If you are weighing this up, do the homework properly. Map out the likely costs, be honest about the time involved, and compare the structure against simpler options. For many people, a low-cost diversified fund does the job with none of the admin, which is why it is worth taking time to weigh an SMSF against a managed fund and to compare it with the best super fund options already available to you.

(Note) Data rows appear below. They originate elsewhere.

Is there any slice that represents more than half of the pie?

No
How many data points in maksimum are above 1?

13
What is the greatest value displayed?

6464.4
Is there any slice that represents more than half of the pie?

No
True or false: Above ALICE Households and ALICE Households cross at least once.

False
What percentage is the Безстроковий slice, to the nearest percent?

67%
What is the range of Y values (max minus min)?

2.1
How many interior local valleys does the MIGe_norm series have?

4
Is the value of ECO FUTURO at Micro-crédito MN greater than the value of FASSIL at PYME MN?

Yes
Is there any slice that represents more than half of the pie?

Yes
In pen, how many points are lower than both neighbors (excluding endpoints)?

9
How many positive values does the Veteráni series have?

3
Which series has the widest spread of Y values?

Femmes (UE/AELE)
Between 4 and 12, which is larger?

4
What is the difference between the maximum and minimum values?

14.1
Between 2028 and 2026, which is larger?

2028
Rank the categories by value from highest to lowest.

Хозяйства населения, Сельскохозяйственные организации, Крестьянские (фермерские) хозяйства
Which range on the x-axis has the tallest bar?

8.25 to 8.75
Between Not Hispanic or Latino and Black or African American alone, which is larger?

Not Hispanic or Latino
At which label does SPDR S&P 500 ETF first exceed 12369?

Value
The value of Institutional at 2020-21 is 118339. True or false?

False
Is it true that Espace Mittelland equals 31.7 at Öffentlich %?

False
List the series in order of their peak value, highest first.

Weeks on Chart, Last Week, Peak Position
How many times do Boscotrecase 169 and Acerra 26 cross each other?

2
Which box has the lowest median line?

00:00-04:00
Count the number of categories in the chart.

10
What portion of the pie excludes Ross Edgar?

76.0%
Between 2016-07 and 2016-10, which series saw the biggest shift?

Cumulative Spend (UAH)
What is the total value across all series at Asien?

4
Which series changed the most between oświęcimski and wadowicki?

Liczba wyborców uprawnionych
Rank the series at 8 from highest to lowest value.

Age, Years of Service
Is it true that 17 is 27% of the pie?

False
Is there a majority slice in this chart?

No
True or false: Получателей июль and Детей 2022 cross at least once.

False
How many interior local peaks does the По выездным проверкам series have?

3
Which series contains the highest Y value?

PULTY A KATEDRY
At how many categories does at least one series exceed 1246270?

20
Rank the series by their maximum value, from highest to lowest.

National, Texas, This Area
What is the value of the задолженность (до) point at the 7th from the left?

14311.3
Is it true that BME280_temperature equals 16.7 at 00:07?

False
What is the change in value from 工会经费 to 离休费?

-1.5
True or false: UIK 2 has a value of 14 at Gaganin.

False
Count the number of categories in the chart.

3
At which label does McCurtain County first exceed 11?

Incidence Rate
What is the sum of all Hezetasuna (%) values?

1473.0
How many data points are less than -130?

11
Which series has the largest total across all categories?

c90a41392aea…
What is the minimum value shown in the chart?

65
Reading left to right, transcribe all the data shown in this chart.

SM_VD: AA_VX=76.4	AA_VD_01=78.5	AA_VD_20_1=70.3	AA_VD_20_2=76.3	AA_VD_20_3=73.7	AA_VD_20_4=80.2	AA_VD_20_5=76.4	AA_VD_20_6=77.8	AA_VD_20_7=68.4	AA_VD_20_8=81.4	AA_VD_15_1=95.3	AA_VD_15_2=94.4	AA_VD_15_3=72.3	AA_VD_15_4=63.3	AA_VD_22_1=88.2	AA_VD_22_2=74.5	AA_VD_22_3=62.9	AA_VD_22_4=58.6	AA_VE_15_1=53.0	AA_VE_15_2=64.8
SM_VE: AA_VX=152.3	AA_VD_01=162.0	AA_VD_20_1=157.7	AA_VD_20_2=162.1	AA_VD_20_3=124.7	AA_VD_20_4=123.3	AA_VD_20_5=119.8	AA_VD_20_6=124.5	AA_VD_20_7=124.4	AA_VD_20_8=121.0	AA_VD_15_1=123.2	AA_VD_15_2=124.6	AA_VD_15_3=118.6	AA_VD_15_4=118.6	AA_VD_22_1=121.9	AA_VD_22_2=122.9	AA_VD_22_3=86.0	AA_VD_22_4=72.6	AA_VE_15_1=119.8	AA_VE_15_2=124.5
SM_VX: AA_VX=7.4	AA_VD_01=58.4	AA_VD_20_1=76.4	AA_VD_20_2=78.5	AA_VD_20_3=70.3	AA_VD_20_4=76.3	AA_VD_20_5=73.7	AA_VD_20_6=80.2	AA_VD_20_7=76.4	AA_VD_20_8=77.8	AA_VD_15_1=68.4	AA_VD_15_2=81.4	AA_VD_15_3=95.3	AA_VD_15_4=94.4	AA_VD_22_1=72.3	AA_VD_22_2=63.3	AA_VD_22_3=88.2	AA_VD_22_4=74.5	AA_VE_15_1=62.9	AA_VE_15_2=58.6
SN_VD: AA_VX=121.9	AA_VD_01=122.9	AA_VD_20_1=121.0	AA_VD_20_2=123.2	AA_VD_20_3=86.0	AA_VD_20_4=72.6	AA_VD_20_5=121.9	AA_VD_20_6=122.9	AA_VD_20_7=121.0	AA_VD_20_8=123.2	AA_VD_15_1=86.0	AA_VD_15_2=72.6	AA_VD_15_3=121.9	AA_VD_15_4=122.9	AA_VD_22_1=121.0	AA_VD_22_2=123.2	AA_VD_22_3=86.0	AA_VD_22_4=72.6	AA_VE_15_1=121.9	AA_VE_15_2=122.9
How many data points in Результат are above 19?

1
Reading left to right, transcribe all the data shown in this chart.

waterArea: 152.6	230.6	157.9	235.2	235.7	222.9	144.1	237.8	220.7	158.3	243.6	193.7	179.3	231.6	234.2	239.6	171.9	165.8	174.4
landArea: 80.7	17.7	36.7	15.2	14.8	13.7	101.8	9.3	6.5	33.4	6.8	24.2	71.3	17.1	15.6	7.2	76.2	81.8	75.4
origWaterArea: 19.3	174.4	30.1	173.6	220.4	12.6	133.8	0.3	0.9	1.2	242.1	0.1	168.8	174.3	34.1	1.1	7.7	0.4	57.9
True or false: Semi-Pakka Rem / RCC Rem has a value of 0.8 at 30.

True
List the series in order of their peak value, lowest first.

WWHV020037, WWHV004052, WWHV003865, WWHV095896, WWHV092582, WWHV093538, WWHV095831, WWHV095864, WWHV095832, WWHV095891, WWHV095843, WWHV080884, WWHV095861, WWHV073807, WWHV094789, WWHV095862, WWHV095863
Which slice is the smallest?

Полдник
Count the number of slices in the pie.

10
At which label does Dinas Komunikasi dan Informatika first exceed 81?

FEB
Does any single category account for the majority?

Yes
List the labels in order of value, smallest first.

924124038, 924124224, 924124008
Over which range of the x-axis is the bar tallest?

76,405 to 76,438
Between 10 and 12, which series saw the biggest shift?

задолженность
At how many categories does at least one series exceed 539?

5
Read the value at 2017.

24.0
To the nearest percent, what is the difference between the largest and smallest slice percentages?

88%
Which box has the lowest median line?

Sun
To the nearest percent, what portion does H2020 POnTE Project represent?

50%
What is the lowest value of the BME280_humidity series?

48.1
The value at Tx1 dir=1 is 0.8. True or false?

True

Then, before you sign anything, get licensed advice. An accountant and a licensed financial adviser can tell you whether an SMSF makes sense for your numbers, your goals and your tolerance for paperwork. Setting one up is straightforward to start and considerably less fun to unwind.

The bottom line

An SMSF gives you real control over your super, and real responsibility to match. It can suit people with larger balances and a genuine interest in running their own investments, but the fixed costs, the annual audit and the legal duties make it the wrong tool for many. It is not a way to access super early, and it is not a set-and-forget option.

This is general information only, not personal financial, tax or legal advice, and the figures here were last checked June 2026. Rates, thresholds and rules change, so confirm the current detail with the ATO, your fund and a licensed adviser before you act.